━━ Text section

A key component of NLP is text understanding. While statistical methods
and corpus-based methods are clearly important for this challenge, there
is a growing acceptance that a firm foundation in formal theories of
natural language semantics is also crucial. This even applies for
relatively `noisy' tasks such as textual entailment [1]. Research into
developing semantic frameworks able to deal with discourse phenomena,
anaphor resolution, and under-specification has been carried out over a
long period at Edinburgh. This research has included innovative approaches
to providing computational interpretations of these frameworks [2, 3, 4].
Edinburgh joined the NLTK project in 2004. Research into natural language
inference and understanding at the University of Edinburgh has provided
the underpinning for all the semantics modules in NLTK.
Logical inference has been made into a relatively tractable component of
natural language understanding by treating first-order theorem proving as
a callable service, and by pairing theorem proving with model building
[5]. NLTK incorporates these techniques with the help of the Prover9
system [4, 6].
References to the research
1. J. Bos and K. Markert, Recognising textual entailment with robust
logical inference, in Machine Learning Challenges, MLCW 2005
(J. Quinonero-Candela, I. Dagan, B. Magnini, and F. d'Alché Buc, eds.),
vol. 3944 of LNAI, pp. 404-426, Springer, 2006. DOI: 10.1007/11736790_23
2. J. Bos, Computational semantics in discourse: Underspecification,
resolution, and inference, Journal of Logic, Language and
Information, vol. 13, no. 2, pp. 139-157, 2004. DOI: 10.1023/B:JLLI.0000024731.26883.86
3. E. Klein, Computational semantics in the Natural Language Toolkit,
in Proceedings of the Australasian Language Technology Workshop
(ALTW'06) (L. Cavedon and I. Zukerman, eds.), Sydney, pp. 26-41, 2006.

━━━━
━━ Entries shown

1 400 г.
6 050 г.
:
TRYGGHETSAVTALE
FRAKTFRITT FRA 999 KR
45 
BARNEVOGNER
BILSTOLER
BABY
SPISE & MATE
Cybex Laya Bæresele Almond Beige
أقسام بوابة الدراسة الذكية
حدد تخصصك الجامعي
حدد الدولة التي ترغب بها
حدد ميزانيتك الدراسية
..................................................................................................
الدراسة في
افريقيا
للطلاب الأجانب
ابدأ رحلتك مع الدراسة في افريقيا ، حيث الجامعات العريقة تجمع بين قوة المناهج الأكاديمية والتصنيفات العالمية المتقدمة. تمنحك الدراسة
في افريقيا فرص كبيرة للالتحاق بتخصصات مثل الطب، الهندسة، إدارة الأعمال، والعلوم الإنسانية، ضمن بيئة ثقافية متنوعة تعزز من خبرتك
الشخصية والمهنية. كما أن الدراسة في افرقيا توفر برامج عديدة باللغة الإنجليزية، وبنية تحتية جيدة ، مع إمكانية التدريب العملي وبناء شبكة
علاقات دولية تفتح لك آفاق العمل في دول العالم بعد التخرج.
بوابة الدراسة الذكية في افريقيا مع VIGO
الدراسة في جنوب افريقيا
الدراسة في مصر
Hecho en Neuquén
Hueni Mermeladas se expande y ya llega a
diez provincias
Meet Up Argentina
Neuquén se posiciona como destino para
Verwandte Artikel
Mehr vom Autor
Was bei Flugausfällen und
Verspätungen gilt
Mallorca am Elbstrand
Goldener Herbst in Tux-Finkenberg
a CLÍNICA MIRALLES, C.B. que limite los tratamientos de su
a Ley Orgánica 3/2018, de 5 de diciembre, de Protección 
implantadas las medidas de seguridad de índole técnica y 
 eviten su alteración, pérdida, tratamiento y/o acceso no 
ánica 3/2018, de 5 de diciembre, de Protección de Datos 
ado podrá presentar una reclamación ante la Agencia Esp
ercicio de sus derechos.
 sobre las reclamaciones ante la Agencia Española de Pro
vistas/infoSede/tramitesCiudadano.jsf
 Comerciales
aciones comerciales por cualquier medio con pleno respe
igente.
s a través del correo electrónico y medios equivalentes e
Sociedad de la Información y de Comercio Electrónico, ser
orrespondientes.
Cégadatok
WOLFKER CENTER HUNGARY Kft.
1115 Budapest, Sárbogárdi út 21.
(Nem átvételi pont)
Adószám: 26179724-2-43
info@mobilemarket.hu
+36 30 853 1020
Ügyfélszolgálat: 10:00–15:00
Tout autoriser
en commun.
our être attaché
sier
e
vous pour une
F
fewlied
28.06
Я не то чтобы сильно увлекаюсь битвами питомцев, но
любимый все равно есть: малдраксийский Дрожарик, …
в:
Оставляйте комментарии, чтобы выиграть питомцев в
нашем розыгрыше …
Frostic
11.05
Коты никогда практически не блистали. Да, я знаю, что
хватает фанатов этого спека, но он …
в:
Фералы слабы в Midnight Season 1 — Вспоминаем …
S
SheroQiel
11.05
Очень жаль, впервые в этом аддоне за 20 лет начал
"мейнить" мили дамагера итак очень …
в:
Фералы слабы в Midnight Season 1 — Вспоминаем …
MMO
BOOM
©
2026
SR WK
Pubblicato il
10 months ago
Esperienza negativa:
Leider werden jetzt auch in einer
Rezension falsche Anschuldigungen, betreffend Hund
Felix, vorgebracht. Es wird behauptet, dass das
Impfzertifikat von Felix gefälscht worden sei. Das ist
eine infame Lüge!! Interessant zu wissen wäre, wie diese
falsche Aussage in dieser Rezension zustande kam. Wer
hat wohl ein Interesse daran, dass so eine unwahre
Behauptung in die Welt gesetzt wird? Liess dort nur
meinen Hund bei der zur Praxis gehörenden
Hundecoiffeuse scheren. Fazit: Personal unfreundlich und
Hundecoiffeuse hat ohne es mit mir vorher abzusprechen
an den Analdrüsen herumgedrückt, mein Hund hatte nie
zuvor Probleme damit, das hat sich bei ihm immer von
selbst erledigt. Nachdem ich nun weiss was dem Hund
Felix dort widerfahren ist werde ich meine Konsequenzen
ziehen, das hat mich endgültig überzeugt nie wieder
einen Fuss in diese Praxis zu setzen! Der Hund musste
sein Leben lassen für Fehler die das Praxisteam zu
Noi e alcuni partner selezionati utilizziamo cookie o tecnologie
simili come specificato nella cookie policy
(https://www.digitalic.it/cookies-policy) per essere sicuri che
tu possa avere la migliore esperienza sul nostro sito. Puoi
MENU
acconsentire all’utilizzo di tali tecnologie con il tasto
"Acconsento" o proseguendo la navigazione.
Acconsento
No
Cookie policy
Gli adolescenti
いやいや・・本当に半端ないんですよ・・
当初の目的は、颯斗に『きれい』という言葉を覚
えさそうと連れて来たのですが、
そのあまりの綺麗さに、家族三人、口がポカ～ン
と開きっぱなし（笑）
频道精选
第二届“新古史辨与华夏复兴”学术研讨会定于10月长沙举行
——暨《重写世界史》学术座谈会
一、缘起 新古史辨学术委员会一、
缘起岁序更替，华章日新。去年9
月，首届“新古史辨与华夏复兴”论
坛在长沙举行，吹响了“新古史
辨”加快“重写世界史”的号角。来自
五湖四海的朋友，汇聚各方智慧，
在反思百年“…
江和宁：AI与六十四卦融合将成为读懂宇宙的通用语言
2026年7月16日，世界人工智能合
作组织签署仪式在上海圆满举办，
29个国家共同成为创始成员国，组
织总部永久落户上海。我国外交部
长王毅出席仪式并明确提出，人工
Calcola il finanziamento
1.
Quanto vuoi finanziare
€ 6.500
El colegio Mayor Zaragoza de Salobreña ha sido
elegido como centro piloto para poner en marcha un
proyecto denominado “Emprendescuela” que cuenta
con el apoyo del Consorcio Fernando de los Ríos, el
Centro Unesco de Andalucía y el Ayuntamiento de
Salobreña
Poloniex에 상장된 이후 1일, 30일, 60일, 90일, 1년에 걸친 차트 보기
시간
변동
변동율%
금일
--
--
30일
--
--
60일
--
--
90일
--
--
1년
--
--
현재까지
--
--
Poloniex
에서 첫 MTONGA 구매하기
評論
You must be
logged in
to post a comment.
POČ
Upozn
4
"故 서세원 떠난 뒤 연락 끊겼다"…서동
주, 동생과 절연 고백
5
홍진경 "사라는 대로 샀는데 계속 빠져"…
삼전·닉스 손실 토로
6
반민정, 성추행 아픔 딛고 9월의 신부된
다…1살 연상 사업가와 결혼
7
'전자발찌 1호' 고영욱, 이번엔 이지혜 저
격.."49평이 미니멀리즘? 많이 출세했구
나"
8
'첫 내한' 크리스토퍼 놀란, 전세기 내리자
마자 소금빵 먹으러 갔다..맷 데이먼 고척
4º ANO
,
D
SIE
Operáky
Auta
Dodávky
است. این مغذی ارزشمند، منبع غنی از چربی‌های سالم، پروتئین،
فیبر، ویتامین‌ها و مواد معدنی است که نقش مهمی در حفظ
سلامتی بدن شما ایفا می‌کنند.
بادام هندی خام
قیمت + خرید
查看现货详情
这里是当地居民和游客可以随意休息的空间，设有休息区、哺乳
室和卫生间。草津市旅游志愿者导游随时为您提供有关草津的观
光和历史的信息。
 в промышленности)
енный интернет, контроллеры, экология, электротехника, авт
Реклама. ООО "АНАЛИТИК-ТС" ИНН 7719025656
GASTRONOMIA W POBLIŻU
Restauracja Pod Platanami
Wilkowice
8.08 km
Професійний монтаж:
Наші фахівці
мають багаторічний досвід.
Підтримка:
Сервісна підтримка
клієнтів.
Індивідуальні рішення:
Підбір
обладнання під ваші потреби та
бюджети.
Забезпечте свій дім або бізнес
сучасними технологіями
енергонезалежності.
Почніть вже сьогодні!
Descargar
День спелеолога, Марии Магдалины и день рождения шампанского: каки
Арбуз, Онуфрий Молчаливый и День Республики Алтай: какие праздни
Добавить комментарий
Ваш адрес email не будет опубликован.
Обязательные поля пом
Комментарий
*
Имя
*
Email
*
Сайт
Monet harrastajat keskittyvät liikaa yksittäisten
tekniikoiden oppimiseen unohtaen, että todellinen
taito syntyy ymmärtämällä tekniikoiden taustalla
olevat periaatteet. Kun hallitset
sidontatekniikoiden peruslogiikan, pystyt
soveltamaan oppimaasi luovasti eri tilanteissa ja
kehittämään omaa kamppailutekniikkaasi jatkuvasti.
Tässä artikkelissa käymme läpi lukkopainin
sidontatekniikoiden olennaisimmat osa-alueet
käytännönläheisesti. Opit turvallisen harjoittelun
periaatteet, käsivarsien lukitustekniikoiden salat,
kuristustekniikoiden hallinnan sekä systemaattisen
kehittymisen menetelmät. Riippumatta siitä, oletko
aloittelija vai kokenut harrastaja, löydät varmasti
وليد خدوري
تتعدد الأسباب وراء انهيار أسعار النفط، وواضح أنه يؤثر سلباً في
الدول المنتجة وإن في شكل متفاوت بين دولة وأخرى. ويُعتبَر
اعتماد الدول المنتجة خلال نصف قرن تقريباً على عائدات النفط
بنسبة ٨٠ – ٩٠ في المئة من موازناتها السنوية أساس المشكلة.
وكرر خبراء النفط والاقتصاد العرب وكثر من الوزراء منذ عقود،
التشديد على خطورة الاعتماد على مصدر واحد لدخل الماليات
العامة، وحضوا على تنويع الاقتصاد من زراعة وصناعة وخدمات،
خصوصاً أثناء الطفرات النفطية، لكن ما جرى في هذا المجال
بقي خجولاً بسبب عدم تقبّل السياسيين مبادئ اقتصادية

━━━━

* **Tasks to complete**:
1/ Restate the paragraph of the text on semantics research at Edinburgh that opens with "Logical inference has been made" as a short bulleted list that keeps its main facts.
2/ Answer these questions from the text on semantics research at Edinburgh, one answer per line, marked as the questions are:
(a) In what year did Edinburgh join the NLTK project?
(b) Which system helps NLTK incorporate theorem proving and model building?
(c) What is the title of the paper by E. Klein in the reference list?
3/ From the text on semantics research at Edinburgh, output the passage that begins at the words "Edinburgh joined the" and stops after "modules in NLTK.".

* **Answers**:
1/
- Logical inference has become a relatively tractable part of natural language understanding.
- This came from treating first-order theorem proving as a callable service.
- It also came from pairing theorem proving with model building.
- NLTK incorporates these techniques with the help of the Prover9 system.

2/
(a) 2004
(b) The Prover9 system
(c) Computational semantics in the Natural Language Toolkit

3/
Edinburgh joined the NLTK project in 2004. Research into natural language
inference and understanding at the University of Edinburgh has provided
the underpinning for all the semantics modules in NLTK.